Tactical concerns sit at the heart of Carragher’s critique. He says Slot’s changes have moved the team away from the defensive solidity that underpinned recent success and promoted a risky “all-out attacking” approach that has not worked. Carragher felt several of those choices “felt wrong on day one of the season” and have helped create the current crisis, which has included three successive defeats by three or more goals — a run Liverpool have not suffered since December 1953.
Recruitment decisions also drew criticism. Carragher described the summer window as producing an “unbalanced squad,” highlighting big-money signings Alexander Isak and Hugo Ekitike as problematic because they compete for the same role. He likened signing two forwards who play the same position to “betting on two horses in the same race.” Carragher also suggested that failing to spend relatively modestly to secure Marc Guehi compounded the club’s issues and could prove costly if Liverpool miss out on next season’s Champions League.
Carragher pointed to Liverpool’s ageing spine as another key issue exposed by the PSV defeat. Virgil van Dijk conceded a penalty, Mohamed Salah again failed to score or assist, and Alisson was absent due to injury. He warned the rest of the squad have not sufficiently compensated for those setbacks and suggested supporters may be seeing “a glimpse of the future” without the trio at their peak. Carragher stressed how much those three contributed to the club’s success and said injuries and decline have reduced their influence.
He urged senior players to speak directly to fans to explain what they are doing to improve and questioned whether several squad members are still good enough to compete for top trophies. Carragher referenced poor recent displays in cup and European matches where the team relied on its greatest players to cover shortcomings.
On CBS Sports he reiterated that Liverpool are not typically quick to sack successful managers, but acknowledged the situation could become “untenable” if the slump continues. He stopped short of calling for immediate dismissal but warned the club would have to look elsewhere if Slot fails to get positive results from the upcoming fixtures.

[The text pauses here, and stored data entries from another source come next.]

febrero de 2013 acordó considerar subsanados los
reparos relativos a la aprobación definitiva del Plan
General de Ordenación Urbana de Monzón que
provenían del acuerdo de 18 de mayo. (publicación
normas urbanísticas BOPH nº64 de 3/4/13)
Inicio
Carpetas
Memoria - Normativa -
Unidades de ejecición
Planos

Key context: Liverpool have lost nine of their last 12 games — their heaviest 12-game run of defeats since November 1953–January 1954 — and have suffered three straight losses by three or more goals for the first time since December 1953.
Conclusion: Carragher’s assessment combines tactical, recruitment and personnel concerns. The next three matches offer Slot a vital opportunity to arrest the decline; if they do not produce a clear upturn, the club may be forced to consider a different course.